“Making [Gluten Bread] is a fascinating lesson in what gluten does: the dough will resist you when you knead, will try to contract when you spread it out, but the resulting loaf is worth the battle.”
-James Beard, Beard on Bread
On Wednesday, I made Gluten Bread, which will go the list of bizarre bread recipes along with English Muffin Bread for Microwave Oven. The unique thing about Gluten Bread is that it uses gluten flour, which is typically added to whole-grain breads in small quantities to improve the texture.
Here are the ingredients:
I mixed my ingredients together and then attempted to knead the dough. Since the dough, quite literally, had the same texture as well-chewed gum, this proved to be a near impossible undertaking. It also had an unpleasant brown color that made it look dirty, and I think I would have had more success shaping a rubber tire into a loaf of bread than this dough.
Anyway, I finally formed what is most definitely the ugliest loaf that I have ever made, and let it rise for about an hour and a half.
See? I wasn’t kidding about the ugly thing.
The recipe instructed me to bake the bread at 350 degrees for 50 to 60 minutes. After 25 minutes, I noticed a burning smell and checked on the bread to find this:
I poked the bread with a knife to deflate some of air (at this point remembering that I was supposed to slash the top of the loaf before baking–oops) and used a heat resistant spatula to detach the dough from the broiler.
Before investing more effort into a loaf that was shaping up to be a disaster, I sampled a slice of gluten bread off of the end.
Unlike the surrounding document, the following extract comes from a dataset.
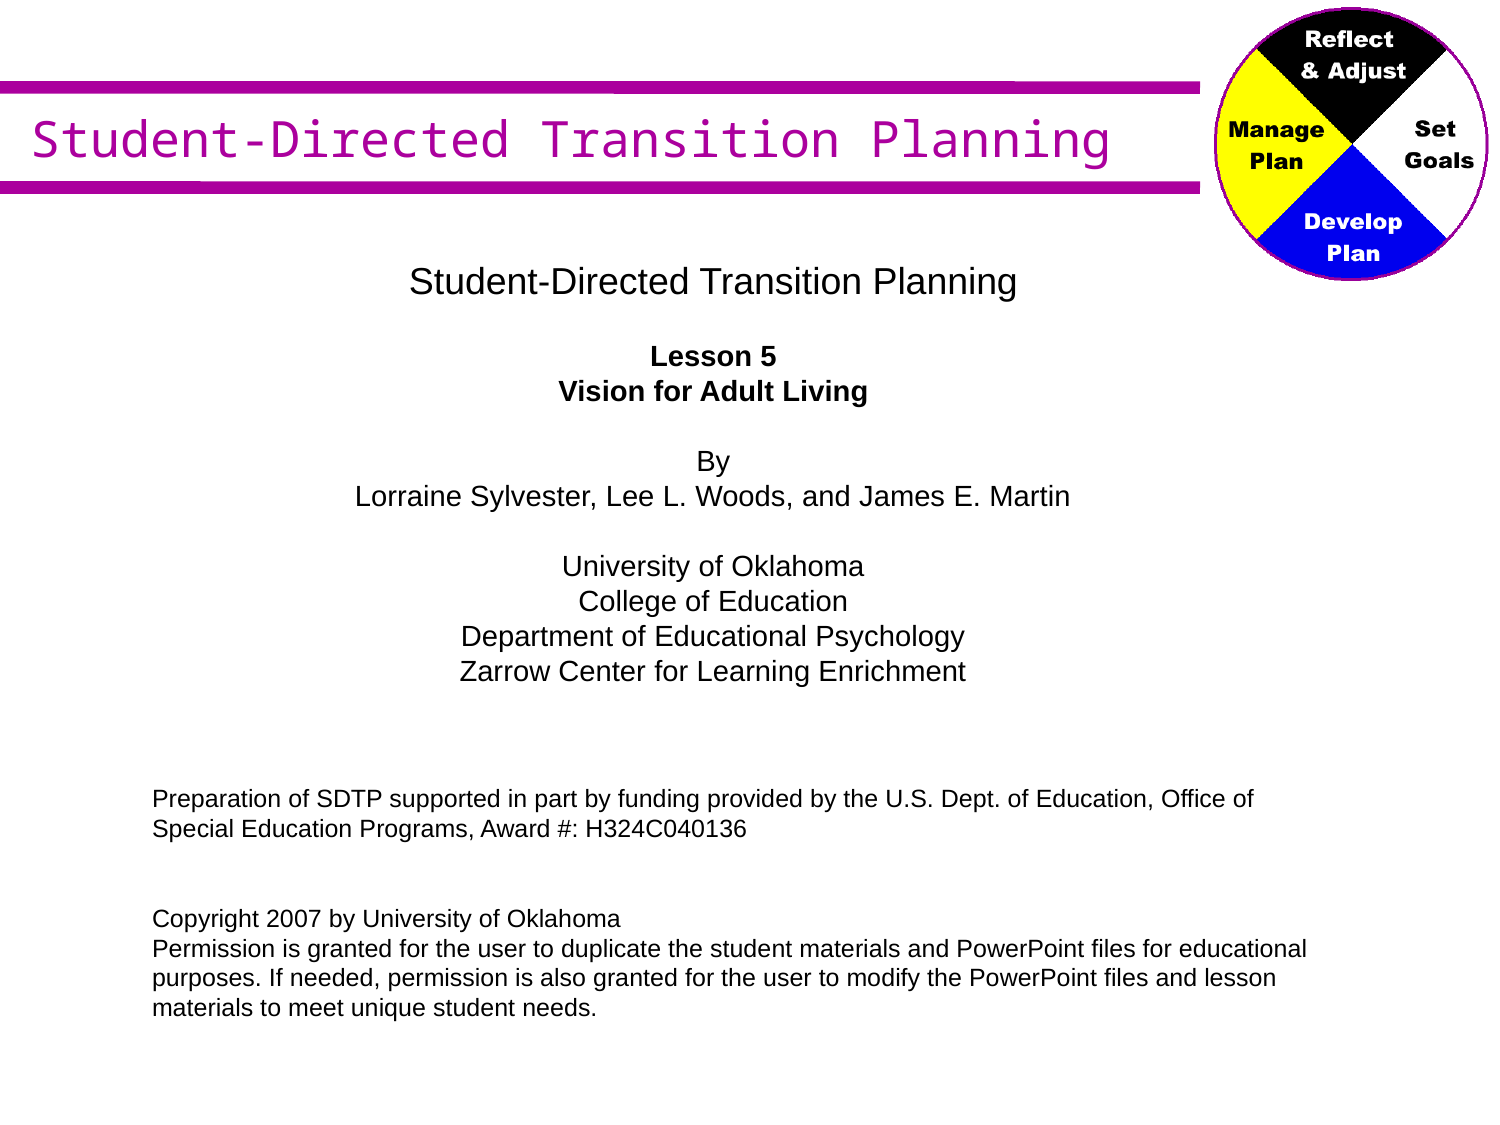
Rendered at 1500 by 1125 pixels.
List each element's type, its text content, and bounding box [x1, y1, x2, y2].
It had the texture of a popover, assuming said popover is made of rubber. The taste wasn’t much better, and in fact was reminiscent of an eraser I ate as a child. Mike described it as tasting like “a cooked rubber band with a hint of industrial chemicals.”
Needless to say, I didn’t finish baking my loaf and tossed it in the garbage. I hate wasting food, but I honestly would not classify this bread as food. James Beard let me down with this one.